PROBLEM DETAILS
Copy each line of the records that includes "lines".

Collected data:
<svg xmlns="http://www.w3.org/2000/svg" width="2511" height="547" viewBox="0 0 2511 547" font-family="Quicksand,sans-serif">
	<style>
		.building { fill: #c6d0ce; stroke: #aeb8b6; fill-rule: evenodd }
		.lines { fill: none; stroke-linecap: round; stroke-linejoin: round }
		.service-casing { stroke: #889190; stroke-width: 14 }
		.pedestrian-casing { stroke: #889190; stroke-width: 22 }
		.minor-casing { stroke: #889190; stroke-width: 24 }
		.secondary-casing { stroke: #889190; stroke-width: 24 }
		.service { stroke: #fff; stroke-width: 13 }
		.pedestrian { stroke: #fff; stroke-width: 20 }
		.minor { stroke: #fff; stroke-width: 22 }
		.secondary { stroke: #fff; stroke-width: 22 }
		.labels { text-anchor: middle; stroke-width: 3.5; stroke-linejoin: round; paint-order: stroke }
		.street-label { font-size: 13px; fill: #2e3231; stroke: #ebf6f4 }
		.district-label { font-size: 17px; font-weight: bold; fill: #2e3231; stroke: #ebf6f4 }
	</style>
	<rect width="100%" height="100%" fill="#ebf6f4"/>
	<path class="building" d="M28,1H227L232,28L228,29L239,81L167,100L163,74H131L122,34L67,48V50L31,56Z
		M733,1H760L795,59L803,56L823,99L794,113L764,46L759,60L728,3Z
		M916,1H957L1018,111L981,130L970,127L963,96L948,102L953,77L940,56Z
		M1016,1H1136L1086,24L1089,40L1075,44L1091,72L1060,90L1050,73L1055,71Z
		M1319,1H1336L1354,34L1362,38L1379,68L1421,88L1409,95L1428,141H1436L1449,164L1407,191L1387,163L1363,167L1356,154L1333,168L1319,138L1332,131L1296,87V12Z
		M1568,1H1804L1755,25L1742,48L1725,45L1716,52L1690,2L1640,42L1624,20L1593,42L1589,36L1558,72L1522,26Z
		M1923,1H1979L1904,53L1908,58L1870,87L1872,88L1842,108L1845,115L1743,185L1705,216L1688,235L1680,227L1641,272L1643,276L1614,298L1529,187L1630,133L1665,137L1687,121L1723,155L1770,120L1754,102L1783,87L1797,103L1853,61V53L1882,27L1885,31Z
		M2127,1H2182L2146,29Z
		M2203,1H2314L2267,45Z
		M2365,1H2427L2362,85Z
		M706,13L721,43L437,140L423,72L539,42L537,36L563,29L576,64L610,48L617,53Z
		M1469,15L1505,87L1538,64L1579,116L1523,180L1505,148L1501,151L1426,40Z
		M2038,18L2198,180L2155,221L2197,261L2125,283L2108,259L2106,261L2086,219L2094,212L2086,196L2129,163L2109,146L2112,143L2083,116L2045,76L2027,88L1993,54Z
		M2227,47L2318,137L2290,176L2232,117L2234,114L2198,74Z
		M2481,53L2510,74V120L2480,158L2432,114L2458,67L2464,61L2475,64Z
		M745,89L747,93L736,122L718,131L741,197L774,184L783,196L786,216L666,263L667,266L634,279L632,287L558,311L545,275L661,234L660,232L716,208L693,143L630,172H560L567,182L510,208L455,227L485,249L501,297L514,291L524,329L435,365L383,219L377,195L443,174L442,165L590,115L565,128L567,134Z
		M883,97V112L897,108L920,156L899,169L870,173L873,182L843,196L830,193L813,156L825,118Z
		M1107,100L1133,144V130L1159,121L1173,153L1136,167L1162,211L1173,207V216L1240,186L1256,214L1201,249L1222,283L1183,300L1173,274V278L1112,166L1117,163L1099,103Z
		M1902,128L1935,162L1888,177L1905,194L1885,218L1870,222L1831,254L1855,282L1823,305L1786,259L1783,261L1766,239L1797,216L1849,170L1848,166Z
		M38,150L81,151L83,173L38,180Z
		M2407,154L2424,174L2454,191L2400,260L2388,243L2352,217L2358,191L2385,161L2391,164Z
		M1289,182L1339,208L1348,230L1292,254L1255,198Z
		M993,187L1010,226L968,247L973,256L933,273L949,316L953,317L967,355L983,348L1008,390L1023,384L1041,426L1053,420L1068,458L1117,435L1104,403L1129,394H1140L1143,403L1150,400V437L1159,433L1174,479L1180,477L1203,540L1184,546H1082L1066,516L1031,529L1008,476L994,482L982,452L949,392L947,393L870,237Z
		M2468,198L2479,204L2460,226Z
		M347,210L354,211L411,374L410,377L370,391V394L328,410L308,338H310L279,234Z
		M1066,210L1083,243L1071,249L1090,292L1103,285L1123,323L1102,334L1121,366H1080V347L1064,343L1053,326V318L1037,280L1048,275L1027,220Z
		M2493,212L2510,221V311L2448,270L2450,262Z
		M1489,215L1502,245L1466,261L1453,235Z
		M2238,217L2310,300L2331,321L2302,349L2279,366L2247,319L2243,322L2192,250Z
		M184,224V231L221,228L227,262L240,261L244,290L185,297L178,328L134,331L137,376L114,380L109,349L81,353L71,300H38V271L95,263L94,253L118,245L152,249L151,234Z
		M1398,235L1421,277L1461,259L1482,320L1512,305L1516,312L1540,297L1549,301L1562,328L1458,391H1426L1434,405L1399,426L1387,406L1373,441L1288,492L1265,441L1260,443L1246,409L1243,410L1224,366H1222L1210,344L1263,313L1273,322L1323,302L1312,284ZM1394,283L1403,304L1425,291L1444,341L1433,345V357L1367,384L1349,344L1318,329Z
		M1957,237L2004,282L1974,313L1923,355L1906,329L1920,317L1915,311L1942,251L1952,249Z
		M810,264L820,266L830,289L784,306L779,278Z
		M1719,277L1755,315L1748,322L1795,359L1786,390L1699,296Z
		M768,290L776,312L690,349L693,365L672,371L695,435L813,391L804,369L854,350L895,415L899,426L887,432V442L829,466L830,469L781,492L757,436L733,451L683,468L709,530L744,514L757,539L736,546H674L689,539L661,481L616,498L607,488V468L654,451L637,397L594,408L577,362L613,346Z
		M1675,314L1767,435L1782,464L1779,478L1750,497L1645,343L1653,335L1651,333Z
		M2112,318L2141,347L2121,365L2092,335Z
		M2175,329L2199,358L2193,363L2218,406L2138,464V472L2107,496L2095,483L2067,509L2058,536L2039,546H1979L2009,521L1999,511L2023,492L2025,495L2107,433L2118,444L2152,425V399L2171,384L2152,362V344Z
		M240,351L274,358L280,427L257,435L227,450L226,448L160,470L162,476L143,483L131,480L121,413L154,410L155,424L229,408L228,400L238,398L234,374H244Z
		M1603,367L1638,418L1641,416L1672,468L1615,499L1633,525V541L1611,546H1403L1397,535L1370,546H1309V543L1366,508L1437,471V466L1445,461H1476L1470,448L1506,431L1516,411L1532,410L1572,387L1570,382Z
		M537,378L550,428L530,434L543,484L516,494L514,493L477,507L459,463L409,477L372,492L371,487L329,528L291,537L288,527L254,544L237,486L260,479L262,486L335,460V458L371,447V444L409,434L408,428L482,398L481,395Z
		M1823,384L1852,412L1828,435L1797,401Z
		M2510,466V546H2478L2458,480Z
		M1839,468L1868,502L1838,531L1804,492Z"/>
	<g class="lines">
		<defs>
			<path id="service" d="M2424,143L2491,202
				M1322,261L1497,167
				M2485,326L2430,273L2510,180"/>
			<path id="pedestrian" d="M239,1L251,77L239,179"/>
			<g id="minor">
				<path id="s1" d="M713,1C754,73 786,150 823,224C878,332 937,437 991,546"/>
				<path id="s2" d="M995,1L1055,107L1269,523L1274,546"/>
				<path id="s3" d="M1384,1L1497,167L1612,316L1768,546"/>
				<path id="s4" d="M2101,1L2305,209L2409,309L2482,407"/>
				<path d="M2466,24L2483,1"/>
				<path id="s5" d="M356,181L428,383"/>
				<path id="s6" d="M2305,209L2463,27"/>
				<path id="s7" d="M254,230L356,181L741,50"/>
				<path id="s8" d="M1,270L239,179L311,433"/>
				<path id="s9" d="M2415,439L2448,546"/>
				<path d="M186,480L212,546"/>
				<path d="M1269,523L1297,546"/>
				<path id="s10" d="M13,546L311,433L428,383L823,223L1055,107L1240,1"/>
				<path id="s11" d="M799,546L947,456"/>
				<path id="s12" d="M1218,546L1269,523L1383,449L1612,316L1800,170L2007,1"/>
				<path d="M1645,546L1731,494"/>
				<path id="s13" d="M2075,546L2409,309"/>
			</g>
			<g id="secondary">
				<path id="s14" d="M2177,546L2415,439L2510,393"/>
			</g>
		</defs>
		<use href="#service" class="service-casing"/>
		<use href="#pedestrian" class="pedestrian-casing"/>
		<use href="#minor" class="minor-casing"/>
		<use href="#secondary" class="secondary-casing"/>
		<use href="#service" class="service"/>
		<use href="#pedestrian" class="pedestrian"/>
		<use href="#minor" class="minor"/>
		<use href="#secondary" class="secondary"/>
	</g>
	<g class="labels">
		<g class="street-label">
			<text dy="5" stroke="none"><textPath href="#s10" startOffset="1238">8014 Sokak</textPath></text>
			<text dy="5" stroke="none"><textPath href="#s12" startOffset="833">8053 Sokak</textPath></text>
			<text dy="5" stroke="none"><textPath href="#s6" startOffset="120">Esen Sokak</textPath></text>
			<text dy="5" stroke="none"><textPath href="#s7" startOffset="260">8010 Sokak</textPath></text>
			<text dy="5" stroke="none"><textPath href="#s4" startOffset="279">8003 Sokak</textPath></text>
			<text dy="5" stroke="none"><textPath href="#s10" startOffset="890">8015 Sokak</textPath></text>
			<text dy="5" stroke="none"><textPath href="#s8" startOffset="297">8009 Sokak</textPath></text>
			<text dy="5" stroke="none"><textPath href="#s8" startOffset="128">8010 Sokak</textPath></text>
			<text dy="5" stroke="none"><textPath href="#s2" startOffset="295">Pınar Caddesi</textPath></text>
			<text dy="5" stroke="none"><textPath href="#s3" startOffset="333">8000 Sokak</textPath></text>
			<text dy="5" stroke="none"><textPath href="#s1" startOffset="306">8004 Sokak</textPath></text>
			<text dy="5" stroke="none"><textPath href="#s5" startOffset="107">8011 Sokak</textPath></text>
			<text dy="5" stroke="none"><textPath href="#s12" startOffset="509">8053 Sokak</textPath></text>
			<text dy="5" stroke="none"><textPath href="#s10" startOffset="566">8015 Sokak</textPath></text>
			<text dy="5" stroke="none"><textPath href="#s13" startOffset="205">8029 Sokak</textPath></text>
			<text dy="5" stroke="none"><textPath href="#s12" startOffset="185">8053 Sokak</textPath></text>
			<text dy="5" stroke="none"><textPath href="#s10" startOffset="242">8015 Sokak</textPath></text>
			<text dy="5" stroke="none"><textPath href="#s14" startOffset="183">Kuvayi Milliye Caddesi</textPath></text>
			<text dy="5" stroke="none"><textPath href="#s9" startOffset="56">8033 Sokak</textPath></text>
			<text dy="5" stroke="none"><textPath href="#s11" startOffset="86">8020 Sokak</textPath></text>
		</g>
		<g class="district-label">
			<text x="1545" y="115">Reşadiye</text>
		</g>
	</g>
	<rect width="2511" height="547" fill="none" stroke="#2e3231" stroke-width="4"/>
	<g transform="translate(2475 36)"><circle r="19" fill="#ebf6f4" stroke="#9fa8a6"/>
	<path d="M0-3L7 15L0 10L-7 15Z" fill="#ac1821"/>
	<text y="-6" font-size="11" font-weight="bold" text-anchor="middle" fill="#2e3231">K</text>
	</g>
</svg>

OUTPUT OF THE TASK
		.lines { fill: none; stroke-linecap: round; stroke-linejoin: round }
	<g class="lines">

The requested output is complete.